- **Exercise goal**: Once the line with "right knee: (51, 429)" is found in the entries below, print it and each following line exactly, stopping after the line with "left shoulder: (444, 322)"; print nothing else.
—————
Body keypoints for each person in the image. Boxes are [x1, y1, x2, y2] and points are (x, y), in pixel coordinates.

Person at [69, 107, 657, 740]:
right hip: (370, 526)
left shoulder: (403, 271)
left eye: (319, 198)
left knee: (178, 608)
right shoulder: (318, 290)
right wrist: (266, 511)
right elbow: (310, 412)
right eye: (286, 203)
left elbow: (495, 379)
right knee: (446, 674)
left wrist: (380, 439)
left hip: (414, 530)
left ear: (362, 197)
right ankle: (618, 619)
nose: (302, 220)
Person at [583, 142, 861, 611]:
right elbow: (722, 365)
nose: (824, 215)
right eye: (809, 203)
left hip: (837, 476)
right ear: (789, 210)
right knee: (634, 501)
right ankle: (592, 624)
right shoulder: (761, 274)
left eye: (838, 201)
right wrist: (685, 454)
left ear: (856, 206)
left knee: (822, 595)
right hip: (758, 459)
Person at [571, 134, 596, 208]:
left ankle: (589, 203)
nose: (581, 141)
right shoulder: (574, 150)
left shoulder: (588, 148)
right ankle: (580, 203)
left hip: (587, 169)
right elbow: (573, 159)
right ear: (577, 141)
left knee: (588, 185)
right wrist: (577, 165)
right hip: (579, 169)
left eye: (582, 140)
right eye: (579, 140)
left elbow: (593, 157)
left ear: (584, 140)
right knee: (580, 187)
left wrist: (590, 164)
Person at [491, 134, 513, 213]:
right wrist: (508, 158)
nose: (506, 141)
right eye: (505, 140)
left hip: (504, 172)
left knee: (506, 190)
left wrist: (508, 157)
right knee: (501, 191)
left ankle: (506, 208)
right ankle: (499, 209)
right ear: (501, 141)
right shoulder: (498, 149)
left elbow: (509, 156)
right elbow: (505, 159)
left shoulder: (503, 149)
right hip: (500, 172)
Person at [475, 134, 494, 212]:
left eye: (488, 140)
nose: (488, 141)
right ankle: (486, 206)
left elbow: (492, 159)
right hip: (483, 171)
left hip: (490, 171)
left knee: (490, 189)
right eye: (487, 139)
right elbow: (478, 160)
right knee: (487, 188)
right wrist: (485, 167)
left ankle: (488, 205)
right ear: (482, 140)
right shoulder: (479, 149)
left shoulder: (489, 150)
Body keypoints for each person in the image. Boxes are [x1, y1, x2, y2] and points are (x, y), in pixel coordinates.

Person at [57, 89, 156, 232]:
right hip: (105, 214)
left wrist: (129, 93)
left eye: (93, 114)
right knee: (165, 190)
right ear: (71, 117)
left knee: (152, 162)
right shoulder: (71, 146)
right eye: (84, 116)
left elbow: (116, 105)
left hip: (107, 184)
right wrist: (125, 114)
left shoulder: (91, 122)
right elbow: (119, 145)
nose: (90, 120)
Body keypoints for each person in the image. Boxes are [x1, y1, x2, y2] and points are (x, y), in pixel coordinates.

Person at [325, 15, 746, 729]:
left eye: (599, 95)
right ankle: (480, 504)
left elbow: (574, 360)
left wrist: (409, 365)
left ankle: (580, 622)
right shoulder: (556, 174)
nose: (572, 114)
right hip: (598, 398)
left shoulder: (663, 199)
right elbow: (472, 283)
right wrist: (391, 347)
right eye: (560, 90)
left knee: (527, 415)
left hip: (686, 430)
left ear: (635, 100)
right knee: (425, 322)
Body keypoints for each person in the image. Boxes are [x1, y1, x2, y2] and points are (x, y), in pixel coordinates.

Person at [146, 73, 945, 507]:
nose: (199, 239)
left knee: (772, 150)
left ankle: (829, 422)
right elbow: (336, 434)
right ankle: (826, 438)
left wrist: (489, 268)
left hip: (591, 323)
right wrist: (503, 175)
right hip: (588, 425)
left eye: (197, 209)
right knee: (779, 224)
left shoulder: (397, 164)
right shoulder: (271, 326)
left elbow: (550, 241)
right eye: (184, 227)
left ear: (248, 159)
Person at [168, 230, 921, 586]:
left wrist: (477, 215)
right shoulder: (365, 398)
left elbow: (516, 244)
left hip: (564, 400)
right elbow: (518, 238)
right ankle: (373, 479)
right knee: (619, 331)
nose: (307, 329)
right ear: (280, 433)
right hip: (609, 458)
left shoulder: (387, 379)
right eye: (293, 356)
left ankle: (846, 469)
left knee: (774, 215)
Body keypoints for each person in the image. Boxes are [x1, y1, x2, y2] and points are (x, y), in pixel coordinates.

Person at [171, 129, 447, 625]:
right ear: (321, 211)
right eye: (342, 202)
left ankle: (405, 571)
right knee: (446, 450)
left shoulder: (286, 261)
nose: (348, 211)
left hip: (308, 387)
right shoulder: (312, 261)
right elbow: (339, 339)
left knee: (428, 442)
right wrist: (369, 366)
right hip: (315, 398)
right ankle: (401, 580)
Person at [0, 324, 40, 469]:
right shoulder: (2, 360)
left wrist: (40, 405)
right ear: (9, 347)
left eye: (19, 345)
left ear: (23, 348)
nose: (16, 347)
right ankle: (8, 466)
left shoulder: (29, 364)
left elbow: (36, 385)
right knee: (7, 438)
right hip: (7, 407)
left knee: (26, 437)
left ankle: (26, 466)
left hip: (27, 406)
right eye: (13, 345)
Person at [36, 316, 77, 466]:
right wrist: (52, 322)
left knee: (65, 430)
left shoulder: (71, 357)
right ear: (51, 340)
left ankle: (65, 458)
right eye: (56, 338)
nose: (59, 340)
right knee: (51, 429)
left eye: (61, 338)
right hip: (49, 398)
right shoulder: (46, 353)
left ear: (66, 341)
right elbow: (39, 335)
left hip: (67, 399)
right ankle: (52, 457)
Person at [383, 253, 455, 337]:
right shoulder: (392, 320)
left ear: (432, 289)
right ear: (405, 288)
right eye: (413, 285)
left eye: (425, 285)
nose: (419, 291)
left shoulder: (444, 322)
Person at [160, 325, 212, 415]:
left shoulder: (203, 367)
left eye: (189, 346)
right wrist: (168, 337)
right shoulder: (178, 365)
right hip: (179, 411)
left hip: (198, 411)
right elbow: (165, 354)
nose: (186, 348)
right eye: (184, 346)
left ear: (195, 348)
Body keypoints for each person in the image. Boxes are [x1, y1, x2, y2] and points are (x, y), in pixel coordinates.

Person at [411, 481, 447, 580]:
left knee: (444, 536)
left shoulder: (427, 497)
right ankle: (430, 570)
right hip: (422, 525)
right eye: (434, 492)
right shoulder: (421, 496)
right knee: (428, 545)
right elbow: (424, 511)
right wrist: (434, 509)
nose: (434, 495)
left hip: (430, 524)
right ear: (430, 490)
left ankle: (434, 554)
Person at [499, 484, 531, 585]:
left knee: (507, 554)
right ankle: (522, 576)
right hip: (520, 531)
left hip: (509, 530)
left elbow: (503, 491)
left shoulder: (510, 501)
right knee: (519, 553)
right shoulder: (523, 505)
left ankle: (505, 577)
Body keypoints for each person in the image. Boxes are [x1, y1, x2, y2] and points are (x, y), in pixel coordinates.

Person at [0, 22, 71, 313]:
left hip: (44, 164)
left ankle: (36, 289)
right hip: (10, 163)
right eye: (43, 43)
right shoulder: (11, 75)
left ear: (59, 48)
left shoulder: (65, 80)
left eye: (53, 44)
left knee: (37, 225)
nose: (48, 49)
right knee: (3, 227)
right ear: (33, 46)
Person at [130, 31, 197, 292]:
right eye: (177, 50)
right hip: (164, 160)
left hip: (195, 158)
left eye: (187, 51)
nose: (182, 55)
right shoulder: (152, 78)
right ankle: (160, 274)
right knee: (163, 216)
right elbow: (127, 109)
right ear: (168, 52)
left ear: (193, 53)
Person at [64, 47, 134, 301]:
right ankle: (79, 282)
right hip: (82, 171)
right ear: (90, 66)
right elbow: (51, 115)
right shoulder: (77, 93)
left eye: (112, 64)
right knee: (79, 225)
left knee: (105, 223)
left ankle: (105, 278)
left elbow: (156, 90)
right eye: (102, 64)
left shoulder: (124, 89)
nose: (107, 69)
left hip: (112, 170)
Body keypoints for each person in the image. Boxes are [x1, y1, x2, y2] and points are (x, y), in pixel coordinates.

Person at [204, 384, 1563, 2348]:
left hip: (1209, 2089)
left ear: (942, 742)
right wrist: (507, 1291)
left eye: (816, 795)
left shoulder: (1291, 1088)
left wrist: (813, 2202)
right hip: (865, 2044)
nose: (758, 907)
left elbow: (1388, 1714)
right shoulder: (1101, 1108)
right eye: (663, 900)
—————
- **Answer below**:
right knee: (51, 429)
left eye: (61, 338)
right hip: (49, 398)
right shoulder: (46, 353)
left ear: (66, 341)
right elbow: (39, 335)
left hip: (67, 399)
right ankle: (52, 457)
Person at [383, 253, 455, 337]:
right shoulder: (392, 320)
left ear: (432, 289)
right ear: (405, 288)
right eye: (413, 285)
left eye: (425, 285)
nose: (419, 291)
left shoulder: (444, 322)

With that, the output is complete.